Appellate justices, however, sided with O’Hara, similarly finding Brunswick learned of the jury note at least 10 minutes before appearing in court to confirm the settlement before the judge, and yet waited days to object.
The justices declared McNabola’s alleged actions weren’t severe enough to allow the settlement to be vacated.
“… While violation of these rules may be relevant to the standard of care in a legal malpractice claim, the rules themselves do not establish a separate duty or cause of action,” the justices wrote. “As such, the rules of professional conduct cannot give rise to McNabola’s duty to speak, the violation of which served as the basis of Brunswick’s fraudulent concealment claim. Without establishing that duty, Brunswick cannot prove fraudulent concealment as a means to vacate the parties’ settlement agreement.”
Further, the justices said the settlement could not be vacated at this point, because, to do so, would give Brunswick an advantage in renegotiating with Vandenberg, or simply refusing to do so, as both sides now knew a jury could return a verdict in favor of the boatmaker.
“… We find that rescission of the settlement would do an injustice to plaintiffs (Vandenbergs), whom Judge Lynch found had ‘clean hands’ in the jury note matter and formed their intent to accept the settlement offer prior to Agee’s 3:52 p.m. call to McNabola,” the justices wrote. “In fact, had McNabola relayed the acceptance of Brunswick’s offer immediately after plaintiffs informed him of it at 3:40 p.m., the parties would have entered into a valid settlement prior to the court receiving the jury note at approximately 3:50 p.m., with no mistake as grounds for rescission.”

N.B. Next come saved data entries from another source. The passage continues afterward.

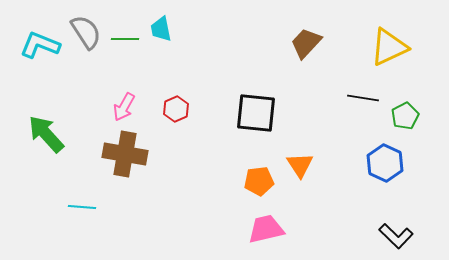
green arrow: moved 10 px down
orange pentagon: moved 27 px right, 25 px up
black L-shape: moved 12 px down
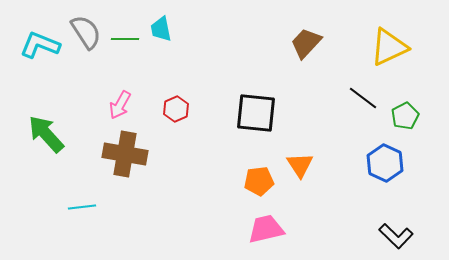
black line: rotated 28 degrees clockwise
pink arrow: moved 4 px left, 2 px up
cyan line: rotated 12 degrees counterclockwise
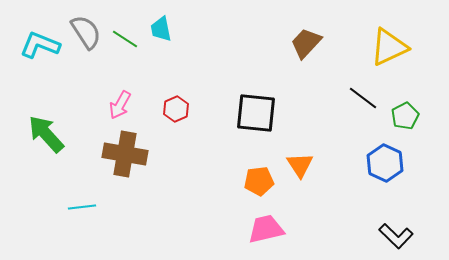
green line: rotated 32 degrees clockwise
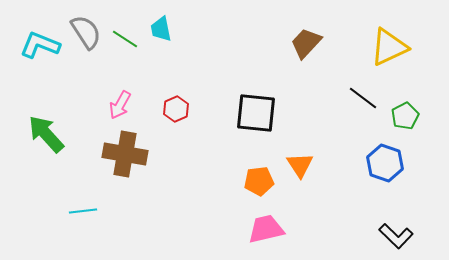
blue hexagon: rotated 6 degrees counterclockwise
cyan line: moved 1 px right, 4 px down
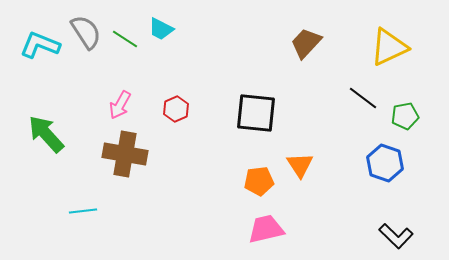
cyan trapezoid: rotated 52 degrees counterclockwise
green pentagon: rotated 16 degrees clockwise
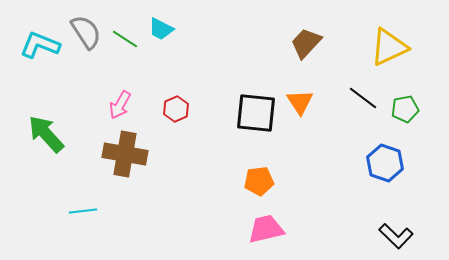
green pentagon: moved 7 px up
orange triangle: moved 63 px up
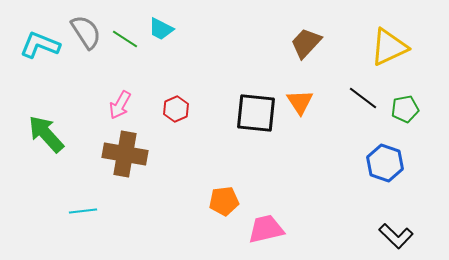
orange pentagon: moved 35 px left, 20 px down
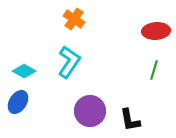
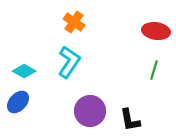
orange cross: moved 3 px down
red ellipse: rotated 12 degrees clockwise
blue ellipse: rotated 10 degrees clockwise
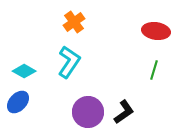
orange cross: rotated 20 degrees clockwise
purple circle: moved 2 px left, 1 px down
black L-shape: moved 6 px left, 8 px up; rotated 115 degrees counterclockwise
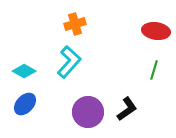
orange cross: moved 1 px right, 2 px down; rotated 20 degrees clockwise
cyan L-shape: rotated 8 degrees clockwise
blue ellipse: moved 7 px right, 2 px down
black L-shape: moved 3 px right, 3 px up
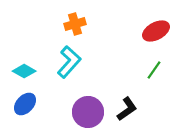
red ellipse: rotated 36 degrees counterclockwise
green line: rotated 18 degrees clockwise
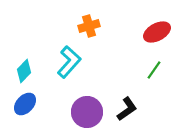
orange cross: moved 14 px right, 2 px down
red ellipse: moved 1 px right, 1 px down
cyan diamond: rotated 75 degrees counterclockwise
purple circle: moved 1 px left
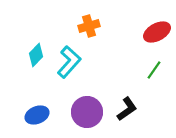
cyan diamond: moved 12 px right, 16 px up
blue ellipse: moved 12 px right, 11 px down; rotated 25 degrees clockwise
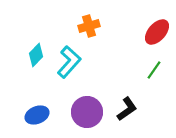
red ellipse: rotated 20 degrees counterclockwise
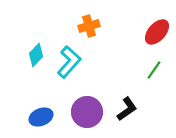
blue ellipse: moved 4 px right, 2 px down
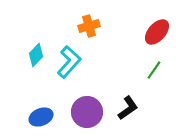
black L-shape: moved 1 px right, 1 px up
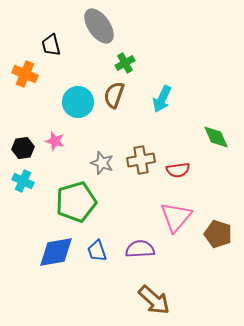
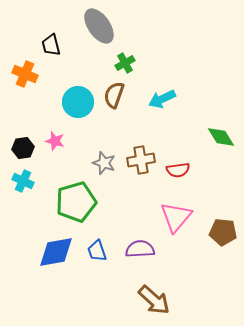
cyan arrow: rotated 40 degrees clockwise
green diamond: moved 5 px right; rotated 8 degrees counterclockwise
gray star: moved 2 px right
brown pentagon: moved 5 px right, 2 px up; rotated 12 degrees counterclockwise
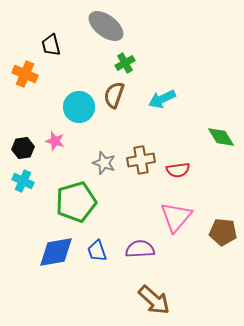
gray ellipse: moved 7 px right; rotated 18 degrees counterclockwise
cyan circle: moved 1 px right, 5 px down
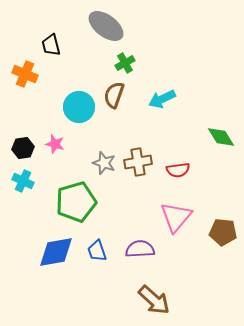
pink star: moved 3 px down
brown cross: moved 3 px left, 2 px down
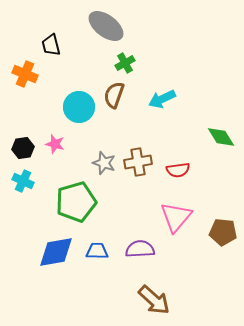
blue trapezoid: rotated 110 degrees clockwise
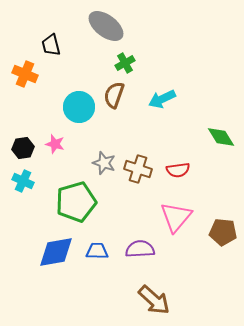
brown cross: moved 7 px down; rotated 28 degrees clockwise
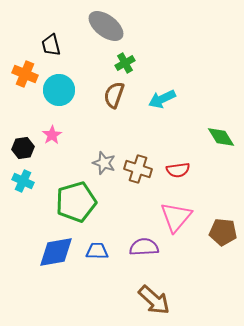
cyan circle: moved 20 px left, 17 px up
pink star: moved 3 px left, 9 px up; rotated 24 degrees clockwise
purple semicircle: moved 4 px right, 2 px up
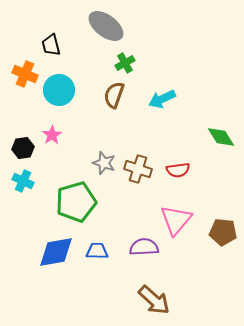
pink triangle: moved 3 px down
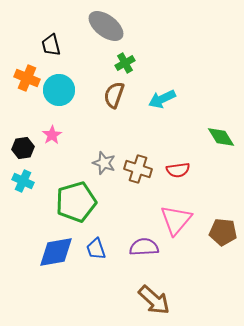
orange cross: moved 2 px right, 4 px down
blue trapezoid: moved 1 px left, 2 px up; rotated 110 degrees counterclockwise
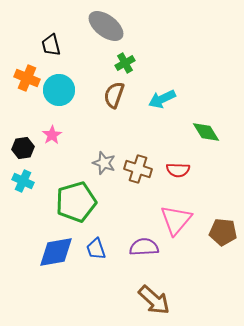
green diamond: moved 15 px left, 5 px up
red semicircle: rotated 10 degrees clockwise
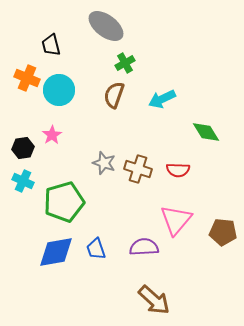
green pentagon: moved 12 px left
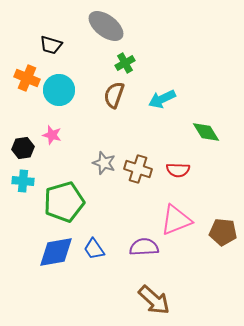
black trapezoid: rotated 60 degrees counterclockwise
pink star: rotated 24 degrees counterclockwise
cyan cross: rotated 20 degrees counterclockwise
pink triangle: rotated 28 degrees clockwise
blue trapezoid: moved 2 px left; rotated 15 degrees counterclockwise
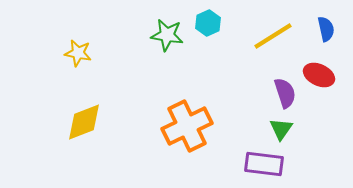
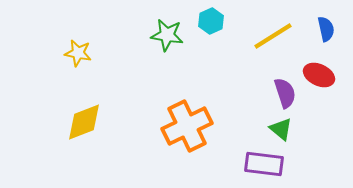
cyan hexagon: moved 3 px right, 2 px up
green triangle: rotated 25 degrees counterclockwise
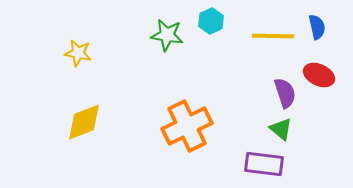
blue semicircle: moved 9 px left, 2 px up
yellow line: rotated 33 degrees clockwise
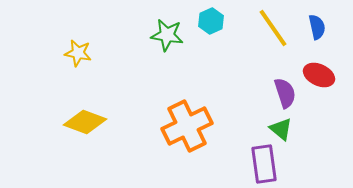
yellow line: moved 8 px up; rotated 54 degrees clockwise
yellow diamond: moved 1 px right; rotated 42 degrees clockwise
purple rectangle: rotated 75 degrees clockwise
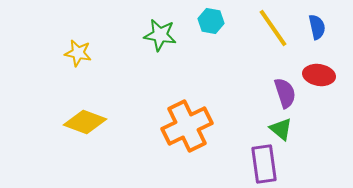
cyan hexagon: rotated 25 degrees counterclockwise
green star: moved 7 px left
red ellipse: rotated 16 degrees counterclockwise
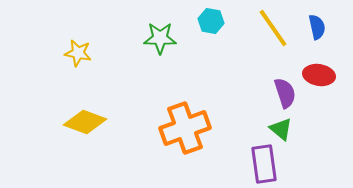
green star: moved 3 px down; rotated 8 degrees counterclockwise
orange cross: moved 2 px left, 2 px down; rotated 6 degrees clockwise
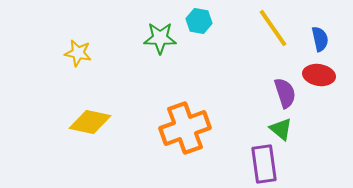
cyan hexagon: moved 12 px left
blue semicircle: moved 3 px right, 12 px down
yellow diamond: moved 5 px right; rotated 9 degrees counterclockwise
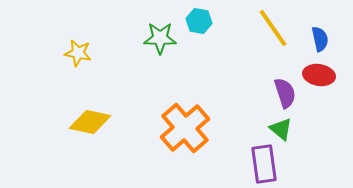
orange cross: rotated 21 degrees counterclockwise
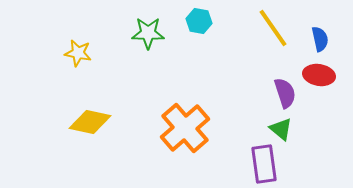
green star: moved 12 px left, 5 px up
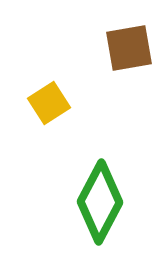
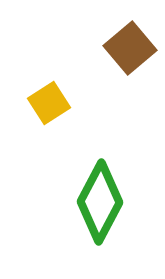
brown square: moved 1 px right; rotated 30 degrees counterclockwise
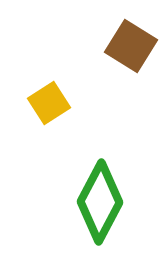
brown square: moved 1 px right, 2 px up; rotated 18 degrees counterclockwise
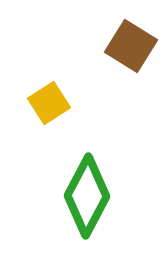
green diamond: moved 13 px left, 6 px up
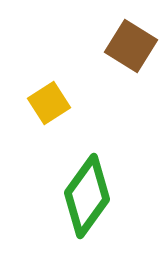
green diamond: rotated 8 degrees clockwise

According to Cook County court records, Brunswick is represented in the action by attorneys with the firm of Winston & Strawn LLP, of Chicago.
The Vandenbergs are now represented by the firm of Power Rogers & Smith P.C., of Chicago.
In December 2016, Brunswick filed suit against McNabola, alleging his actions violated their rights to due process and cost them the chance at a fair trial and resolution to that trial, misleading them into agreeing to the settlement deal with the Vandenbergs. That case was initially dismissed by a federal judge, and a motion to dismiss an amended version of Brunswick's lawsuit is pending in Chicago federal court.